Kaynaktan alıntı |
5 entry daha
  • 2015 filmekimi bünyesinde izlediğim ve kesinlikle sinema tarihinin en ürkütücü korku filmlerinden biri olmaya aday yapım. film, 1630 yılında new england' da geçiyor. beş çocuklu, protestan bir aile dini sebeplerden ötürü yaşadıkları kasabadan ayrılıp ormana yerleşirler ve yeni doğmuş küçük çocuklarının esrarengiz bir biçimde kaybolmasıyla olaylar gelişir. bundan sonra yazacaklarım spoiler içerir.

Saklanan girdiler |

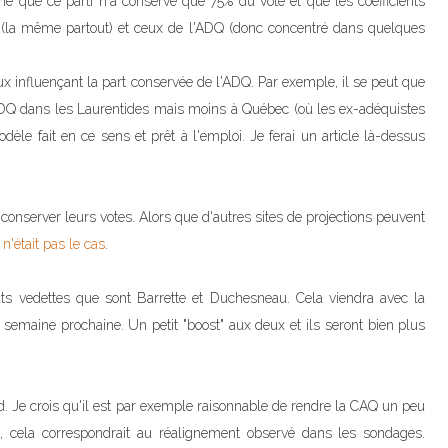
e que ce parti n'a conservé que 75% du vote et que les coefficients
re (la même partout) et ceux de l'ADQ (donc concentré dans quelques
aux influençant la part conservée de l'ADQ. Par exemple, il se peut que
'ADQ dans les Laurentides mais moins à Québec (où les ex-adéquistes
modèle fait en ce sens et prêt à l'emploi. Je ferai un article là-dessus
conserver leurs votes. Alors que d'autres sites de projections peuvent
 n'était pas le cas
.
ats vedettes que sont Barrette et Duchesneau. Cela viendra avec la
semaine prochaine. Un petit "boost" aux deux et ils seront bien plus
ard. Je crois qu'il est par exemple raisonnable de rendre la CAQ un peu
 cela correspondrait au réalignement observé dans les sondages.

Yapılacak alıştırmalar |
**a)** Film yorumuna göre film hangi yılda ve nerede geçiyor?
**b)** Film yorumundan "5 entry daha" sözlerinden başlayıp "yazacaklarım spoiler içerir." sözleri de dahil olmak üzere o kısmı aynen çıkar.
**c)** Aşağıdaki ifadelerin film yorumuyla uyuşup uyuşmadığını belirt:
(i) Yorum sahibi filmi 2015 filmekimi kapsamında izlemiştir.
(ii) Ailenin üç çocuğu vardır.
(iii) Aile kasabadan ekonomik sebeplerle ayrılır.
Girdiler bu çalışmada hiçbir rol oynamıyor.

Görevlerin cevapları |
**a)** 1630 yılında New England'da geçiyor.

**b)**
5 entry daha
  • 2015 filmekimi bünyesinde izlediğim ve kesinlikle sinema tarihinin en ürkütücü korku filmlerinden biri olmaya aday yapım. film, 1630 yılında new england' da geçiyor. beş çocuklu, protestan bir aile dini sebeplerden ötürü yaşadıkları kasabadan ayrılıp ormana yerleşirler ve yeni doğmuş küçük çocuklarının esrarengiz bir biçimde kaybolmasıyla olaylar gelişir. bundan sonra yazacaklarım spoiler içerir.

**c)**
(i) Evet: "2015 filmekimi bünyesinde izlediğim"
(ii) Hayır: "beş çocuklu, protestan bir aile"
(iii) Hayır: "dini sebeplerden ötürü yaşadıkları kasabadan ayrılıp"